Darüber hinaus baut die Kommission ihr Angebot an technischer Hilfe und fachlicher Unterstützung aus. Eigens zu diesem Zweck hat sie im Juli ihren neuen Dienst zur Unterstützung von Strukturreformen (SRSS) eingerichtet. Der SRSS soll als zentrale Anlaufstelle dienen, die gebündelte Fachkompetenz der Kommissionsdienststellen, der Behörden der Mitgliedstaaten und anderer internationaler Organisationen verfügbar machen und bei der Planung und Überwachung von Reformen behilflich sein.

Wird Griechenland wieder technische Hilfe erhalten?
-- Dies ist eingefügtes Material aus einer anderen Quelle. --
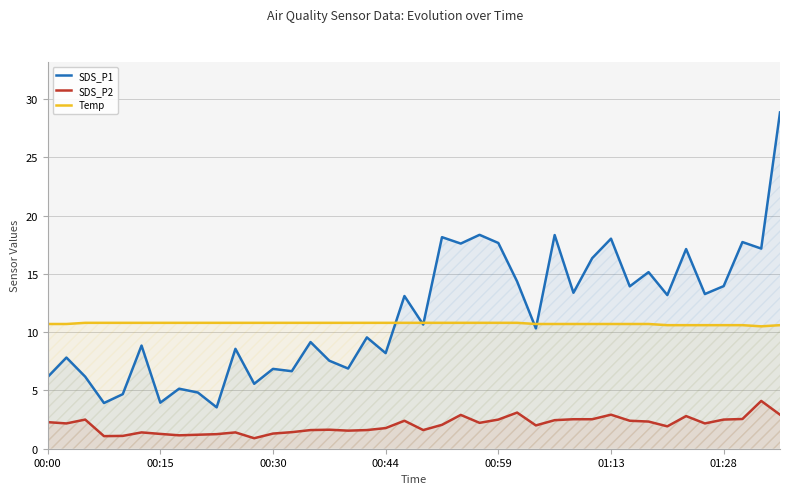

True or false: Temp and SDS_P2 intersect in this chart.

False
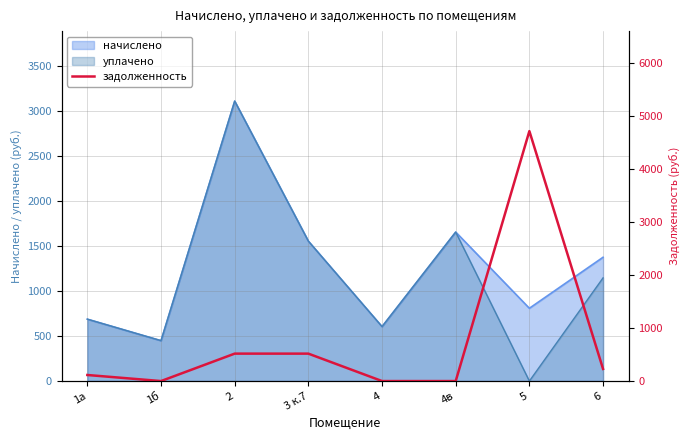

At which category does the data reach its first local valley?

1б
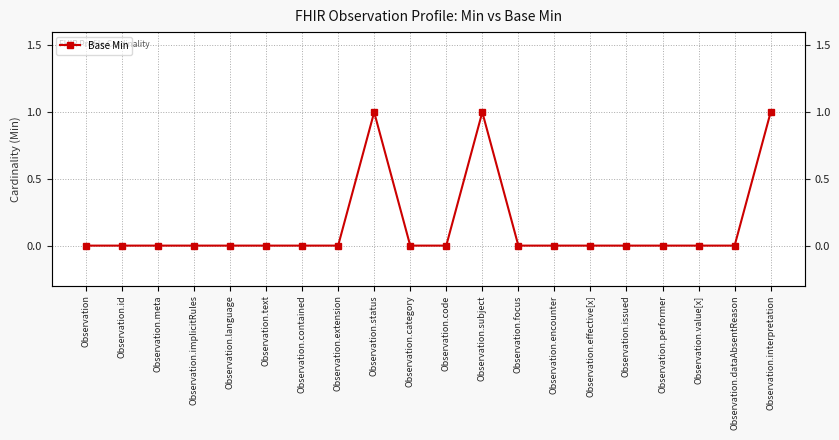

Reading left to right, extract all data points from this chart.

Observation=0	Observation.id=0	Observation.meta=0	Observation.implicitRules=0	Observation.language=0	Observation.text=0	Observation.contained=0	Observation.extension=0	Observation.status=1	Observation.category=0	Observation.code=0	Observation.subject=1	Observation.focus=0	Observation.encounter=0	Observation.effective[x]=0	Observation.issued=0	Observation.performer=0	Observation.value[x]=0	Observation.dataAbsentReason=0	Observation.interpretation=1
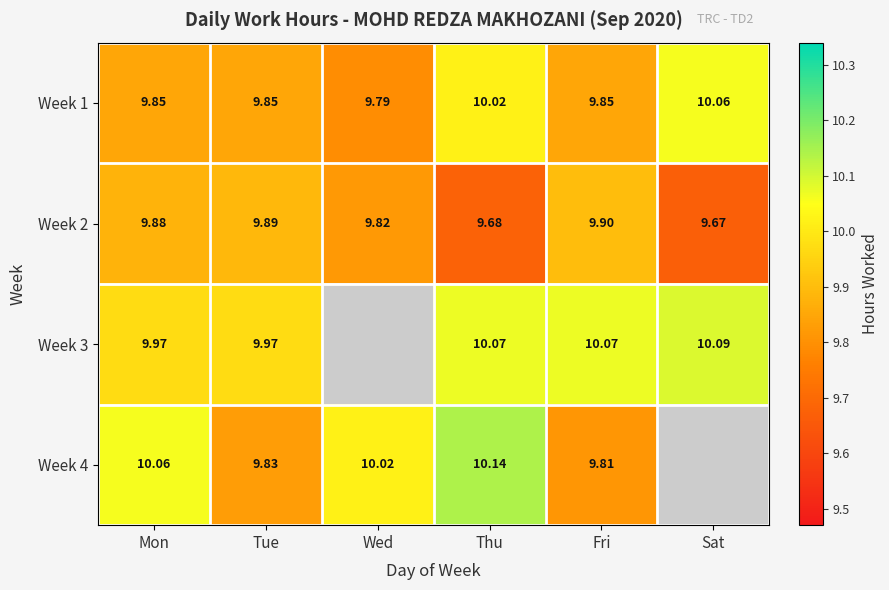

Where is Week 1 nearest to the value 9?

Wed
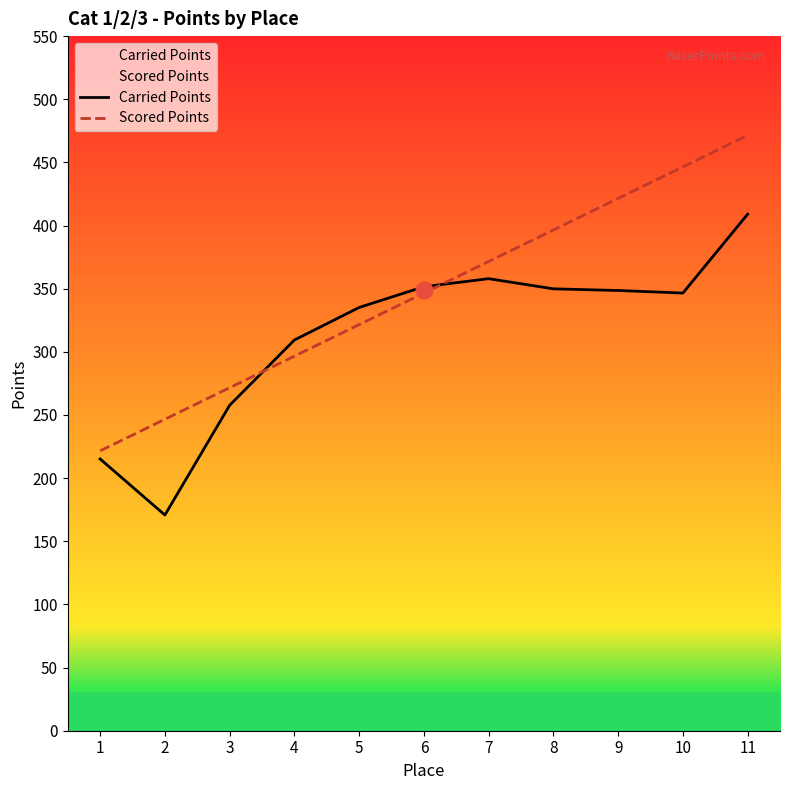

True or false: Scored Points and Carried Points intersect in this chart.

True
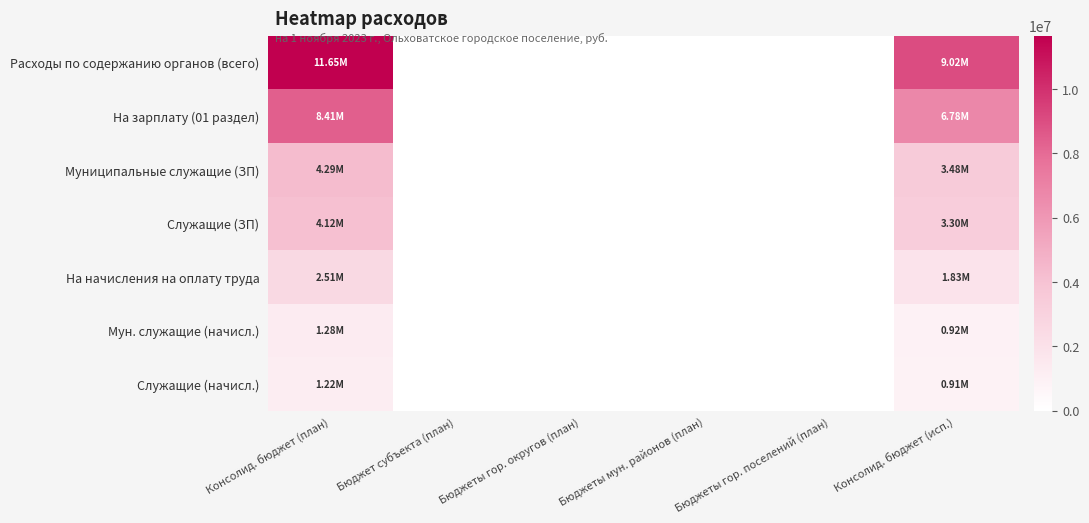

List the series in order of their peak value, lowest first.

Служащие (начисл.), Мун. служащие (начисл.), На начисления на оплату труда, Служащие (ЗП), Муниципальные служащие (ЗП), На зарплату (01 раздел), Расходы по содержанию органов (всего)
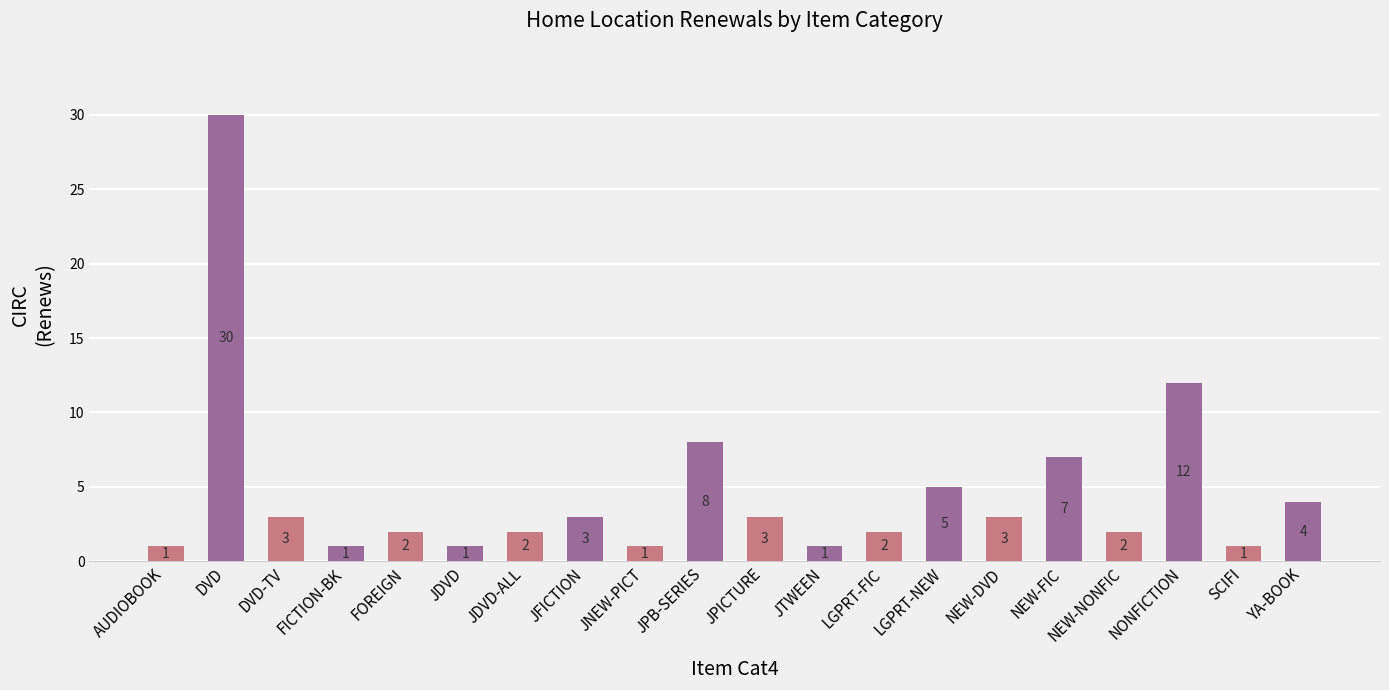

Reading left to right, list all the values displayed in this chart.

AUDIOBOOK=1	DVD=30	DVD-TV=3	FICTION-BK=1	FOREIGN=2	JDVD=1	JDVD-ALL=2	JFICTION=3	JNEW-PICT=1	JPB-SERIES=8	JPICTURE=3	JTWEEN=1	LGPRT-FIC=2	LGPRT-NEW=5	NEW-DVD=3	NEW-FIC=7	NEW-NONFIC=2	NONFICTION=12	SCIFI=1	YA-BOOK=4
Voraussetzung für die erfolgreiche Durchführung des Programms ist, dass sich die griechischen Behörden die Reformagenda zu eigen machen und dass die vereinbarten Maßnahmen nachhaltig und entschlossen umgesetzt werden. Dafür bedarf es nicht nur politischer Zusagen, sondern auch entsprechender technischer Durchführungskapazitäten auf Seiten der griechischen Behörden. Diese haben sich verpflichtet, die verfügbare technische Hilfe, die von dem bei der Kommission neu eingerichteten Dienst zur Unterstützung von Strukturreformen (SRSS) koordiniert wird, in vollem Umfang zu nutzen. Technische Hilfe wird bereits jetzt mit Blick auf die Einlösung zentraler Reformzusagen geleistet, unter anderem in den Bereichen Steuerpolitik, Reform der Steuerverwaltung, Überprüfung des Sozialschutzes und Modernisierung des Justizwesens. Es sind jedoch durchaus Kapazitäten vorhanden, um noch weitere Bereiche wie z. B. die Energiepolitik und die Arbeitsmarktpolitik abzudecken. Die griechischen Behörden werden bis Ende September 2015 gemeinsam mit der Europäischen Kommission einen mittelfristigen Plan für technische Hilfe erstellen.